ACTION ITEM » Line by line, copy the material below exactly as given.

==========

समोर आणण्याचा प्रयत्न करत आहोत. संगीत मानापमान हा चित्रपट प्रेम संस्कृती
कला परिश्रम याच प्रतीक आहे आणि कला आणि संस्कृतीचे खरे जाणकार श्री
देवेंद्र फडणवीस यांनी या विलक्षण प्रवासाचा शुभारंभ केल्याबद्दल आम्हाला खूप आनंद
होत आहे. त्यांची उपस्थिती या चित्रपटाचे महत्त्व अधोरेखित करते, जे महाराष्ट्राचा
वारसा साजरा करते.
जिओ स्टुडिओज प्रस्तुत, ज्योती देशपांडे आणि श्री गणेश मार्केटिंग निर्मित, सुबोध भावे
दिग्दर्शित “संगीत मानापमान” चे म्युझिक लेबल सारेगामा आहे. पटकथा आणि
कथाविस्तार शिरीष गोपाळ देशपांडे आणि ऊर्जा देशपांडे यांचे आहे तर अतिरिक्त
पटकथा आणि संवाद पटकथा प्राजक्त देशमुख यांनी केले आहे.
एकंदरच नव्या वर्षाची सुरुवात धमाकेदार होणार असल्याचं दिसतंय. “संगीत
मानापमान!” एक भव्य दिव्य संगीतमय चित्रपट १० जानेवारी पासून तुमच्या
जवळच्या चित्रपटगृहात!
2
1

==========

RESPONSE »
समोर आणण्याचा प्रयत्न करत आहोत. संगीत मानापमान हा चित्रपट प्रेम संस्कृती
कला परिश्रम याच प्रतीक आहे आणि कला आणि संस्कृतीचे खरे जाणकार श्री
देवेंद्र फडणवीस यांनी या विलक्षण प्रवासाचा शुभारंभ केल्याबद्दल आम्हाला खूप आनंद
होत आहे. त्यांची उपस्थिती या चित्रपटाचे महत्त्व अधोरेखित करते, जे महाराष्ट्राचा
वारसा साजरा करते.
जिओ स्टुडिओज प्रस्तुत, ज्योती देशपांडे आणि श्री गणेश मार्केटिंग निर्मित, सुबोध भावे
दिग्दर्शित “संगीत मानापमान” चे म्युझिक लेबल सारेगामा आहे. पटकथा आणि
कथाविस्तार शिरीष गोपाळ देशपांडे आणि ऊर्जा देशपांडे यांचे आहे तर अतिरिक्त
पटकथा आणि संवाद पटकथा प्राजक्त देशमुख यांनी केले आहे.
एकंदरच नव्या वर्षाची सुरुवात धमाकेदार होणार असल्याचं दिसतंय. “संगीत
मानापमान!” एक भव्य दिव्य संगीतमय चित्रपट १० जानेवारी पासून तुमच्या
जवळच्या चित्रपटगृहात!
2
1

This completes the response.